What the task requires:
Turn the records below into a two-column CSV with the headers "prompt" and "reply", one row per record. Put each record's instruction text and its answer into a single quoted field apiece, replace line breaks with spaces, and leave out the pictures.

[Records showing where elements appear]
+===+
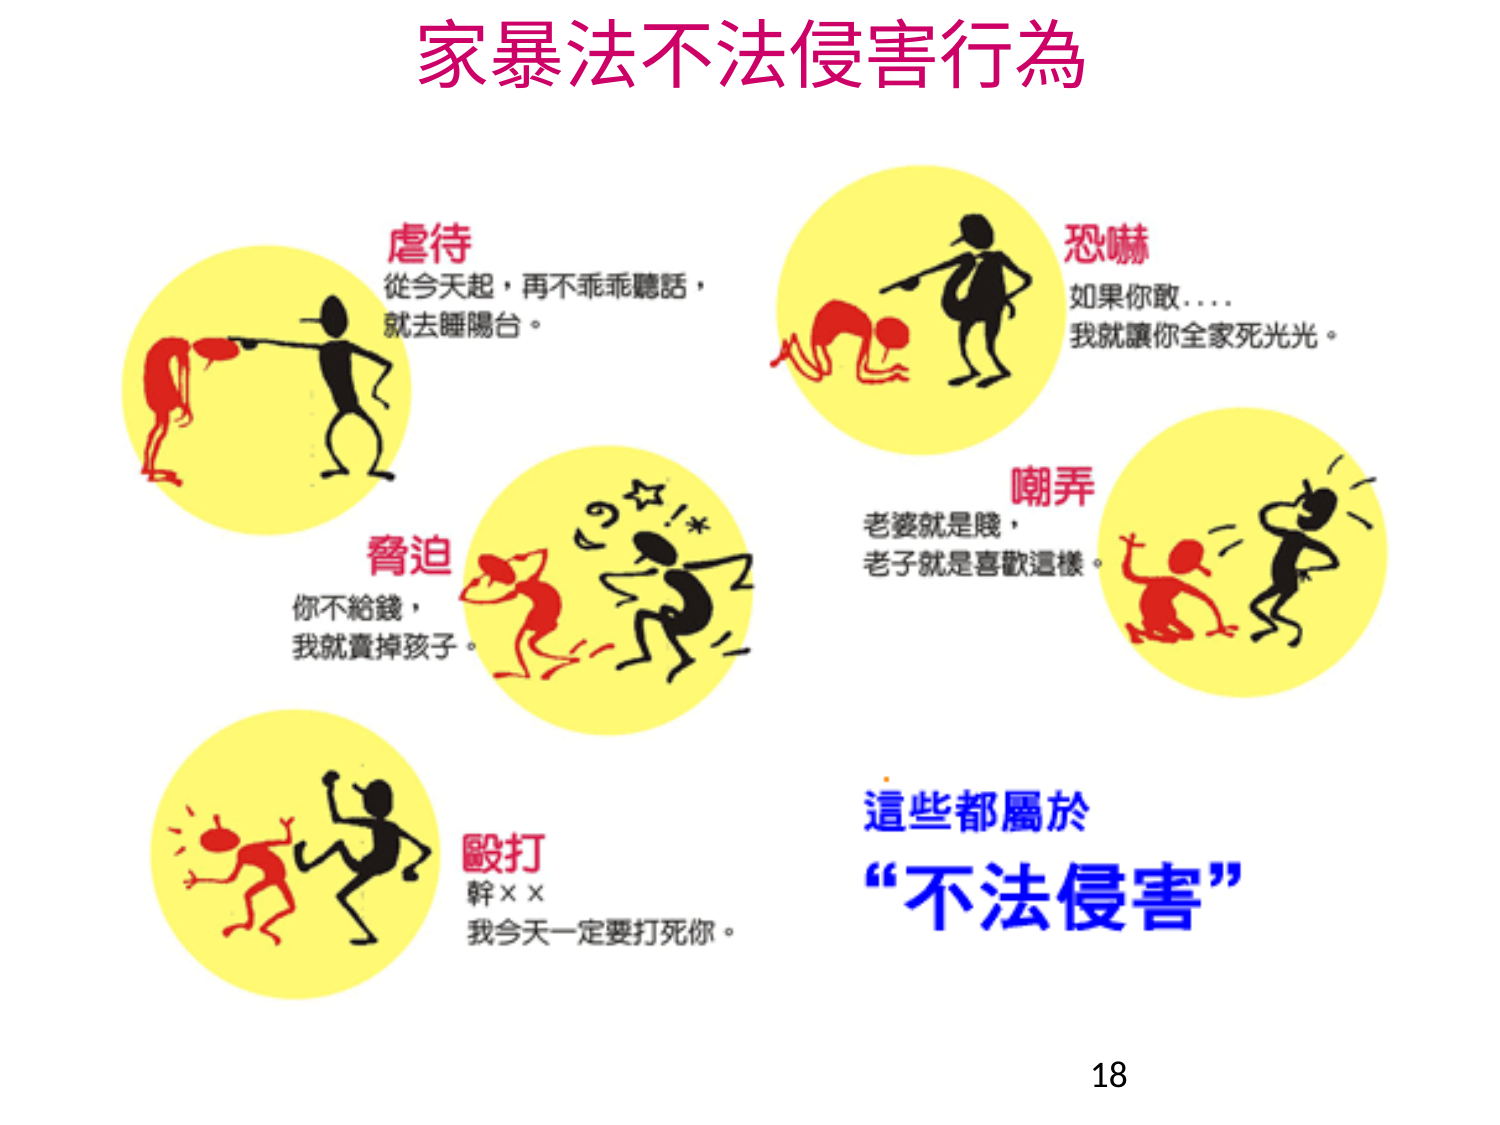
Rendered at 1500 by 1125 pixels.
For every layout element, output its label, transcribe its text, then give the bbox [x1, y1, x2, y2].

slide_number <編號> [1074, 1042, 1425, 1103]
picture [100, 148, 1412, 1023]
title 家暴法不法侵害行為 [76, 0, 1427, 188]
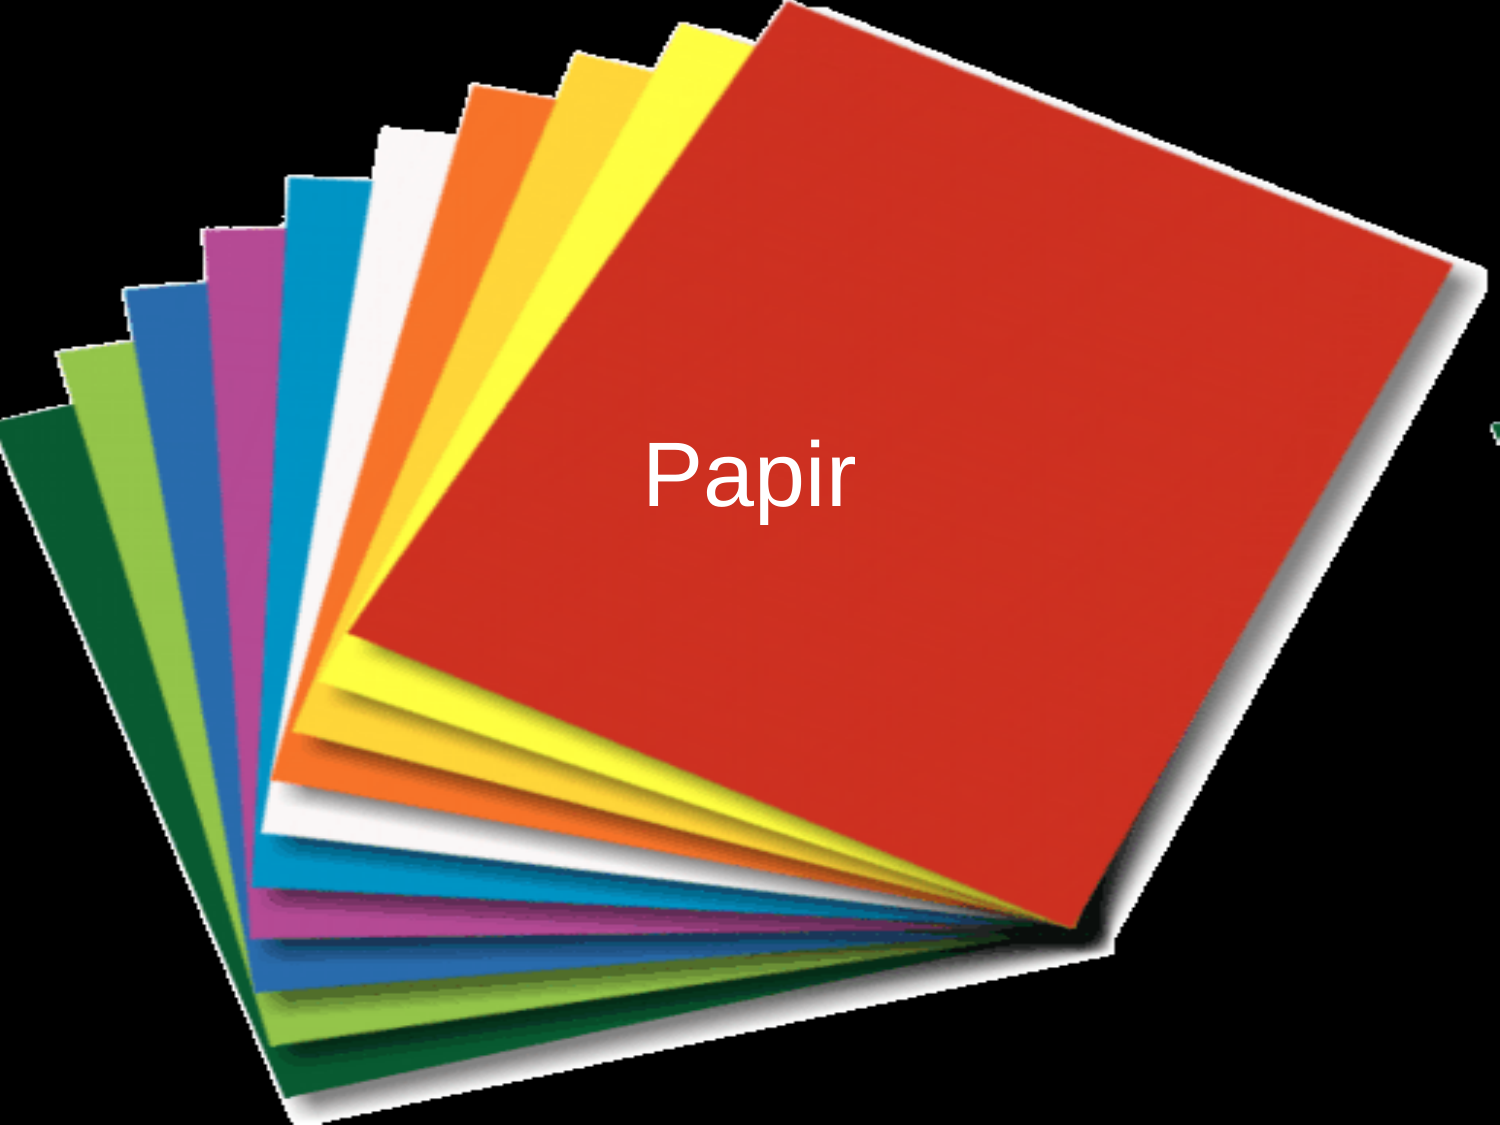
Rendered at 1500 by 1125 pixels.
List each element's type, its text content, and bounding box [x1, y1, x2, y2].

title Papir [112, 349, 1388, 591]
picture [0, 0, 1500, 1125]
+===+
Reply to the exercise:
prompt,reply
"Rendered at 1500 by 1125 pixels. For every layout element, output its label, transcribe its text, then give the bbox [x1, y1, x2, y2].","slide_number <編號> [1074, 1042, 1425, 1103] picture [100, 148, 1412, 1023] title 家暴法不法侵害行為 [76, 0, 1427, 188]"
"Rendered at 1500 by 1125 pixels. List each element's type, its text content, and bounding box [x1, y1, x2, y2].","title Papir [112, 349, 1388, 591] picture [0, 0, 1500, 1125]"